Categories of Special Interest
In Use As
1870 - 1900
End-of-terrace two-bay two-storey house with attic level, built c. 1885. One of a group of three houses along with its neighbours to the east (see 40852049 and 40852050). Possibly with basement level to rear. Pitched natural slate roof with projecting sandstone eaves course, two rendered chimneystacks (one to west gable end and one to east end), raised cut stone verge with kneeler stone to the west gable end. Cast-iron guttering and replacement downpipe. Squared rubble limestone construction with tooled sandstone block-and-starts to the west corner of the main elevation (north). Smooth cement rendered finish to the side (west) and rear elevations (south). Square-headed window openings with slightly raised red brick block-and-start surrounds, stone sills and one-over-one pane horned timber sash windows. Paired window openings to west end of the main elevation at ground and first floor levels. Square-headed window openings to the rear elevation (south) having mixture of two-over-two pane timber sliding sash windows and replacement fittings. Square-headed door opening to the east end of the main elevation (north) having raised red brick block-and-start surrounds, timber panelled door with fielded panels and carved timber surround, and having decorative sidelights and multi-pane overlights set in moulded timber frame with shamrock motifs to head. Set slightly back from road a short distance to the east/north-east of Ballyshannon town centre. Bounded on street-frontage by squared limestone rubble plinth wall having stone coping and cast-iron railings over. Wrought-iron pedestrian gate to entrance. Single-storey outbuilding and rendered boundary wall to rear (south) and west boundary. Iron vent pipe to south-west in lane giving access to rear.

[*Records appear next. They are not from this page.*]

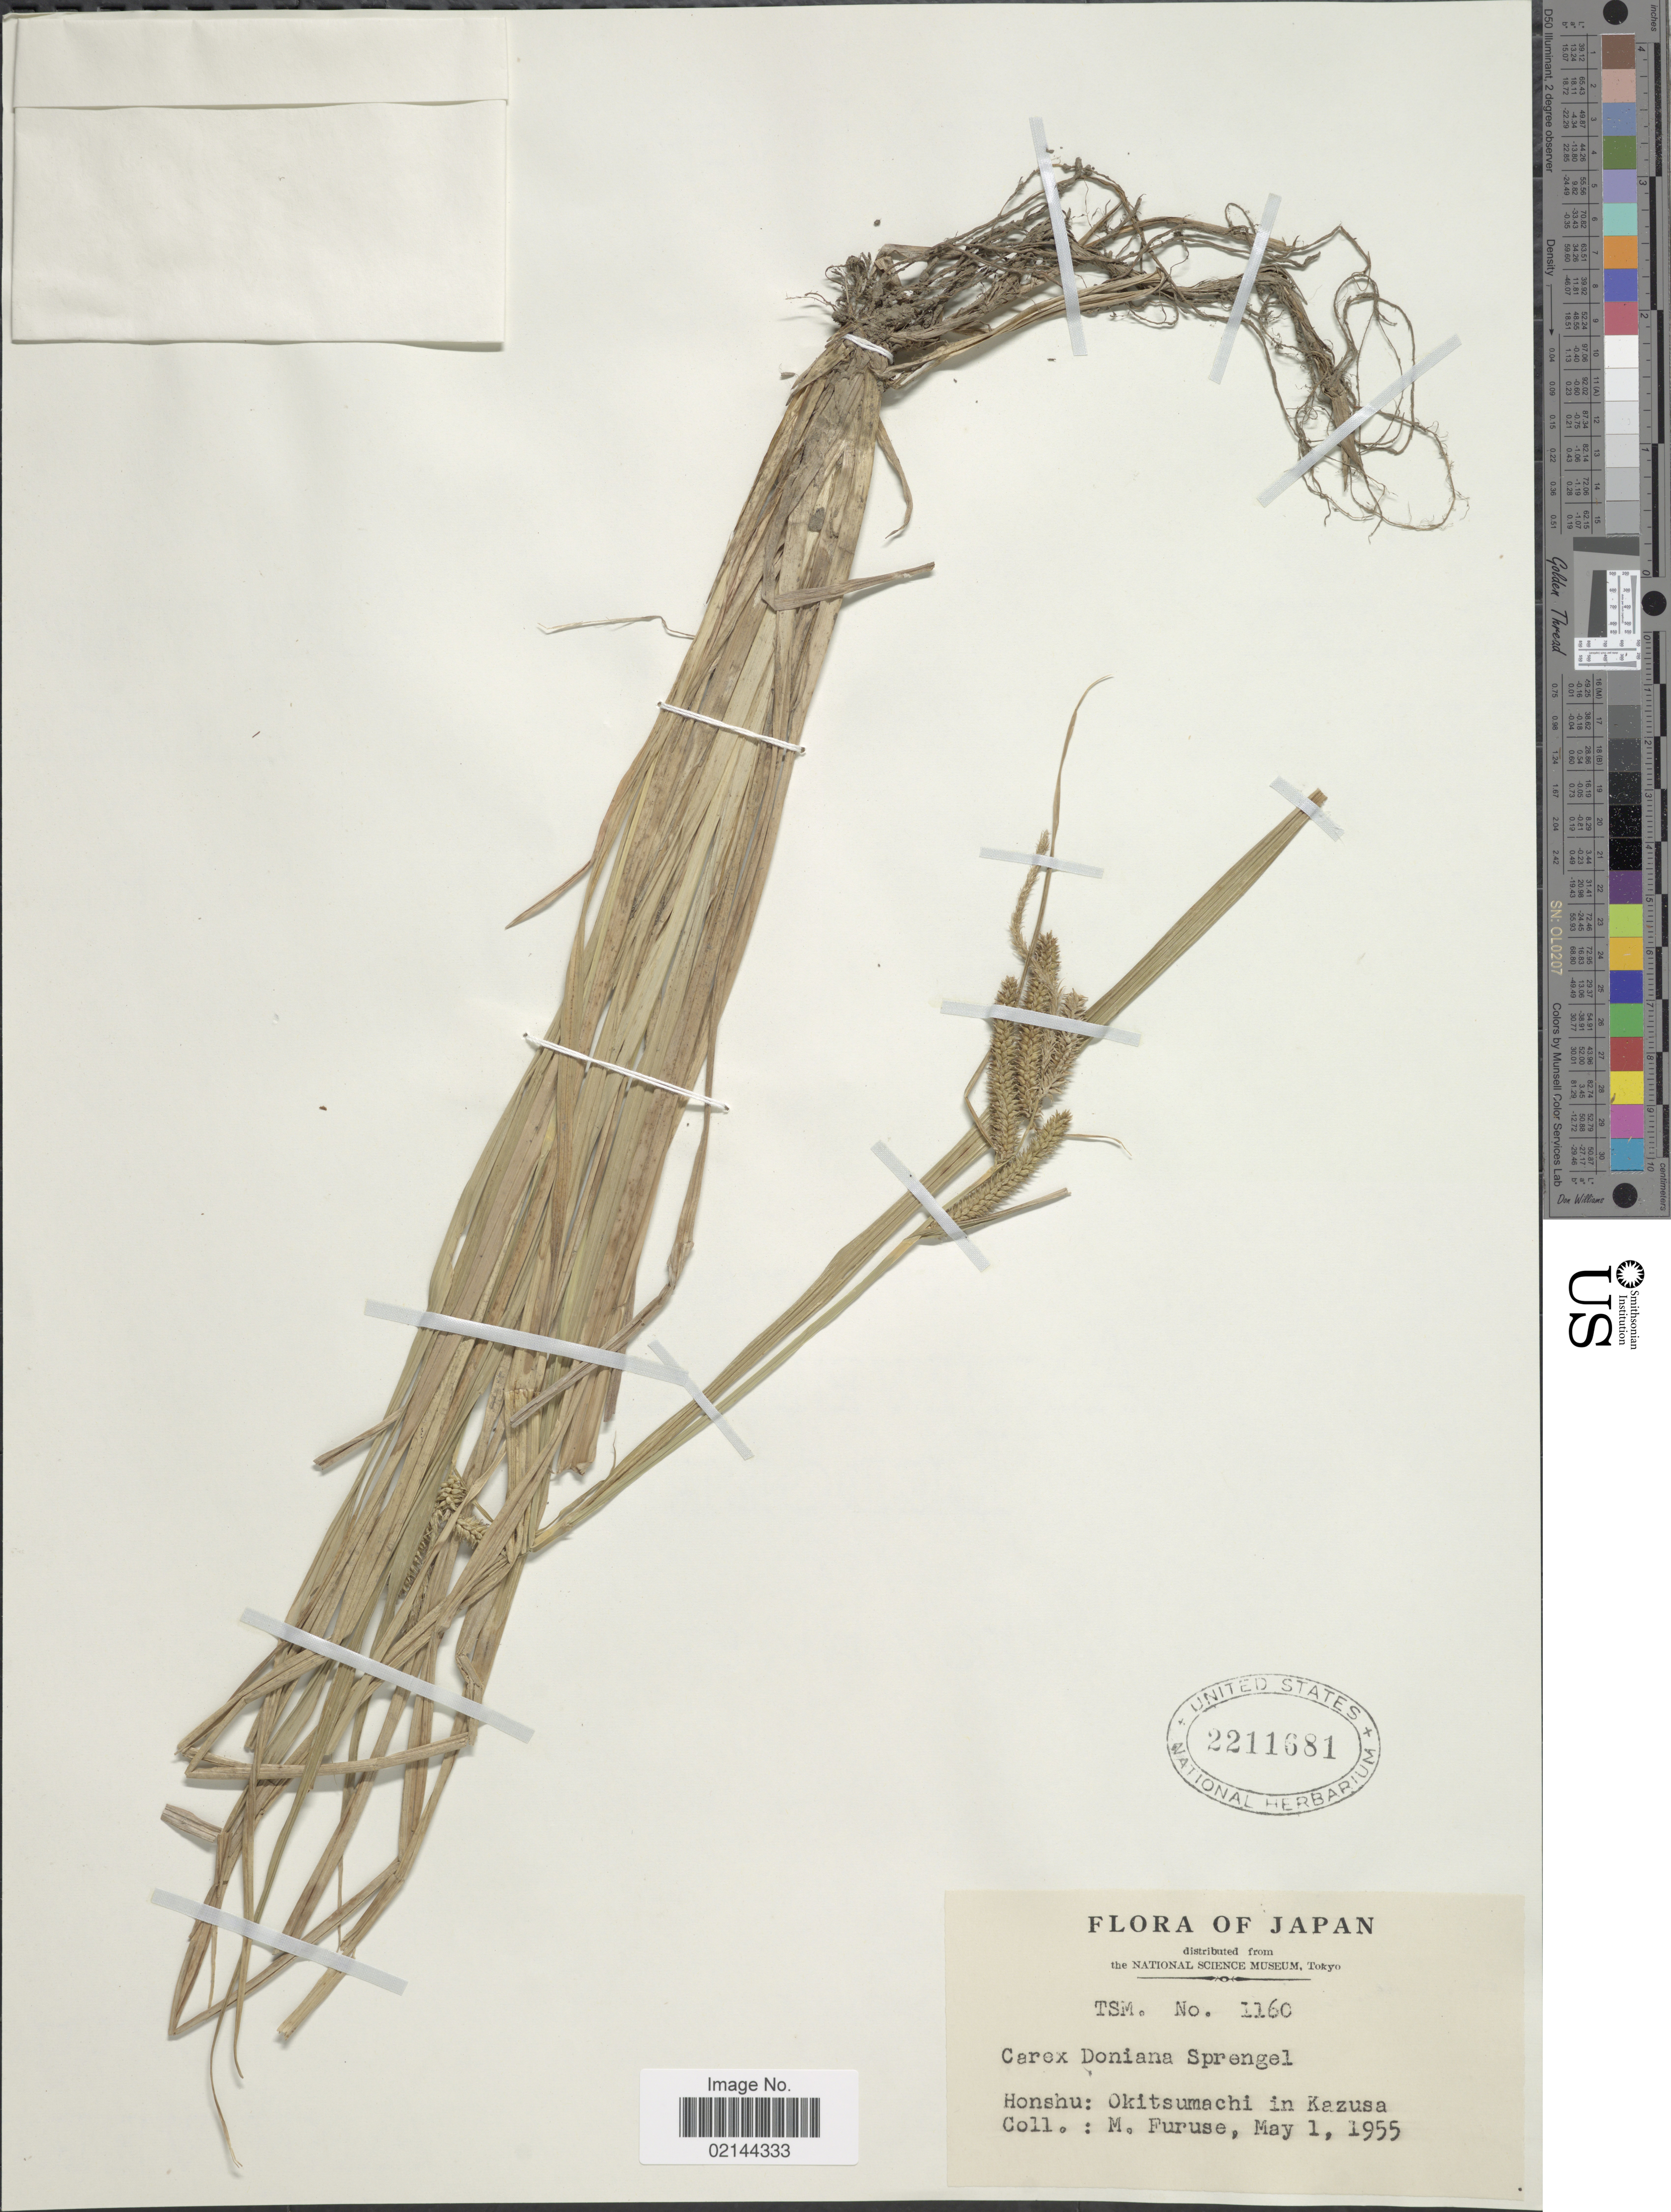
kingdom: Plantae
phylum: Tracheophyta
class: Liliopsida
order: Poales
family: Cyperaceae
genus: Carex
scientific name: Carex doniana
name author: Spreng.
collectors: M. Furuse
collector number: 1160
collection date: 1955-05-01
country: Japan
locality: Honshu: Okitsumachi in Kazusa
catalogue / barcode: US 2211681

This fine building, of late nineteenth-century appearance, retains its original architectural character and form, and demonstrates the high-quality design frequently found in late Victorian buildings. Its appearance is enhanced by the retention of much of its early fabric, including timber sash windows and a good-quality door with fielded panels. The elaborate timber doorcase with decorative Arts-and-Crafts style detailing to the sidelights and overlights is an attractive feature that adds artistic merit to this building. The contrast between the grey rubble limestone used in the construction, the red brick surrounds to the openings, and the smooth red sandstone used for the quoins and the eaves course creates attractive tonal and textural contrast to the main elevation. This building forms part of a charming terrace of three buildings along with its neighbours to the east (see 40852049 and 40852050), and is an integral element of built heritage of Ballyshannon. The simple boundary walls surmounted with elegant cast-iron railings, and the wrought iron gate, complete this composition and add considerably to the setting along College Street.